The raising trade tariffs made by Trump, will stand long or short on impact?
US President Donald Trump said Thursday his administration will impose tariffs on steel and aluminum imports as early as next week, a highly controversial move that Trump framed along economic and national security lines. This was last week.
Trump increased pressure on Canada and Mexico over trade on Monday, saying the two could avoid being caught in his planned hefty tariffs on steel and aluminum if they ceded ground in talks on a new NAFTA trade deal.
But not only the two countries will be affected, Trump’s determination to push ahead with a 25% tariff on steel imports and a 10% duty on aluminum has prompted threats of retaliation from the European Union, China and Brazil among others.
Trump’s planned steel and aluminum tariffs, announced on Thursday, have also met resistance from some senior figures in his own Republican Party.
“Trump opted for the hardest decision: to harm everyone, without taking into account that the steel and aluminum industry are integrated and closely linked to the arms industry”, said Carlos Elizondo Mayer Serra, economist.
House of Representatives Speaker Paul Ryan, a Republican whose state of Wisconsin would be hit by proposed European counter-tariffs on Harley Davidson motorcycles, urged the White House on Monday not to push ahead with the action.
“Mexico shouldn’t be included in steel & aluminum tariffs. It’s the wrong way to incentivize the creation of a new & modern NAFTA,” Ildefonso Guajardo, Mexican Economy Secretary wrote on Twitter. Canadian Finance Minister Bill Morneau said the country was negotiating on NAFTA with a partner that has “changed the terms of the discussion.”
The head of the World Trade Organization warned of a real risk of triggering an escalation of global trade barriers and a deep recession.
“We must make every effort to avoid the fall of the first dominoes.
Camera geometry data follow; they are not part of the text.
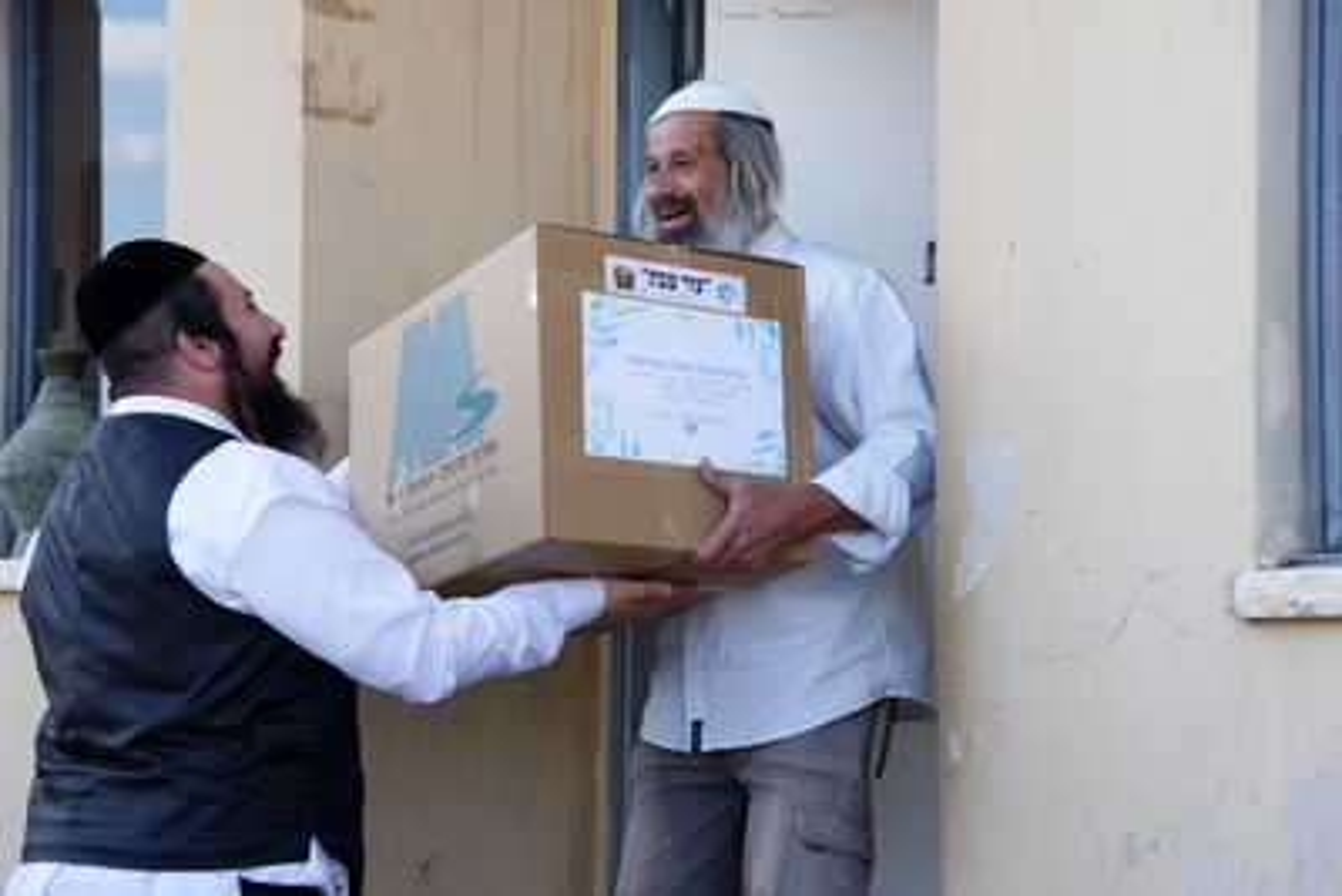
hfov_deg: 30.9
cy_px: 448
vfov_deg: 20.9
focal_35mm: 65
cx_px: 671
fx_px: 2424
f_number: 5
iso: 250
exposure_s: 1/200
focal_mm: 65
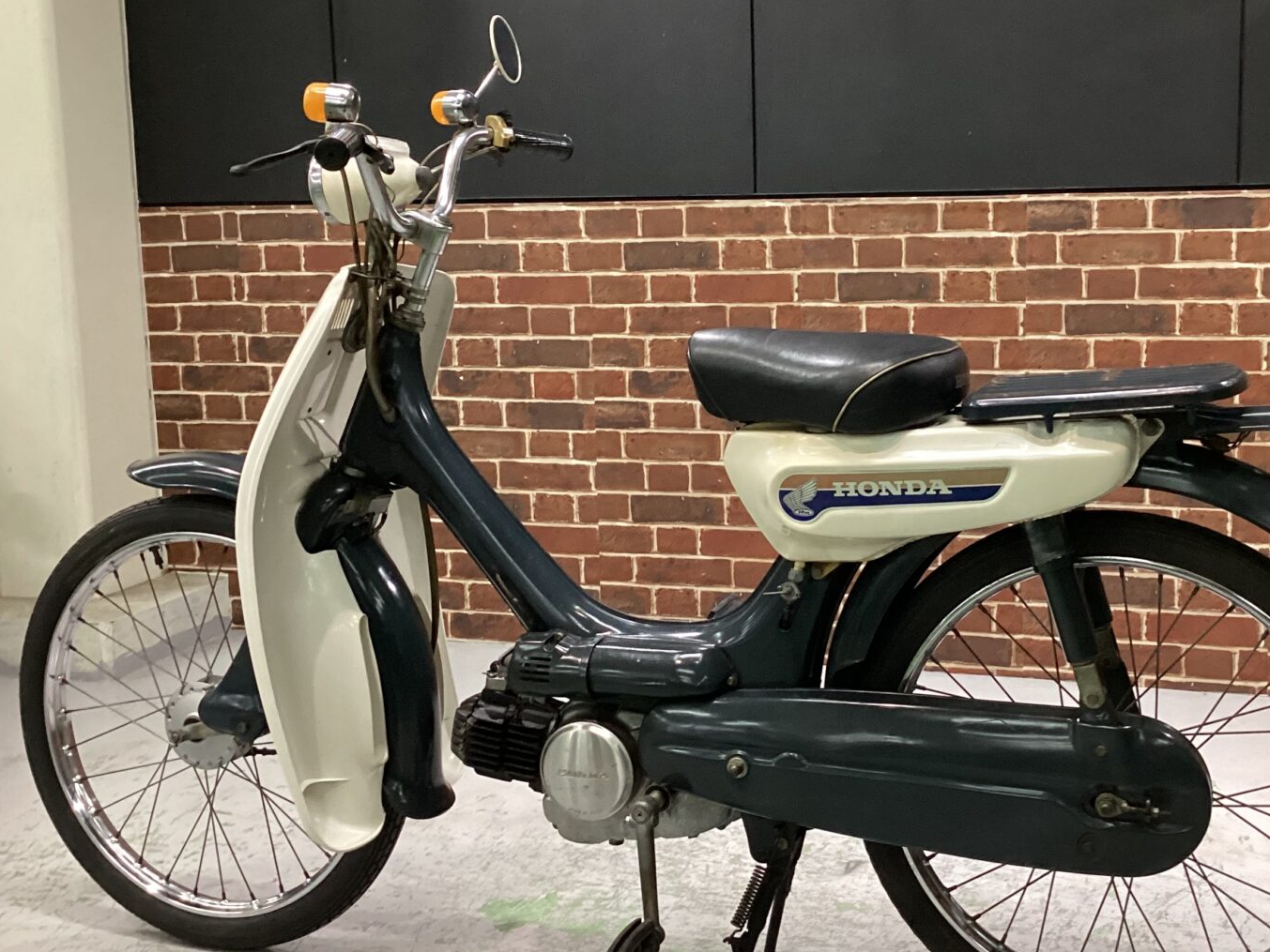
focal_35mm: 44
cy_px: 417
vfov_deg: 32.8
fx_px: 1614
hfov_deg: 42.7
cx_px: 777
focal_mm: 3.3
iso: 320
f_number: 2.4
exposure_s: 1/60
There is still time,” WTO Director General Roberto Azevedo told the heads of WTO delegations at a closed-door meeting in Geneva, Reuters reported.
From Bush-era steel duties to the European Union’s “bra wars” skirmish with China, global trade wars have often threatened but never quite gotten off the ground and President Donald Trump’s planned steel and aluminum tariffs will likely play out the same way.
The steel tariffs were ruled illegal by the World Trade Organization in 2003 and the 2005 spat over Chinese brassiere exports, dubbed a “storm in a D-Cup” by Britain’s media, was resolved in emergency talks between Brussels and Beijing. That is a pattern that could be repeated now, economists say.
US industry charges that there have been losses worth hundreds of billions of dollars from stolen ideas and from being forced to turn over intellectual property as a cost of doing business in China.
Mexico will respond with caution, will put tariffs, but first will be Canadians and Europeans to put aggressive tariffs. “Europeans will impose taxes, for example, directed and thought like whiskey, which will strongly impact republican states”, Elizondo Mayer Serra said.
“Separating China out from the crowd that is affected by current trade efforts could be taken as a material escalation,” Morgan Stanley strategists Michael Zezas and Meredith Pickett said in a research note.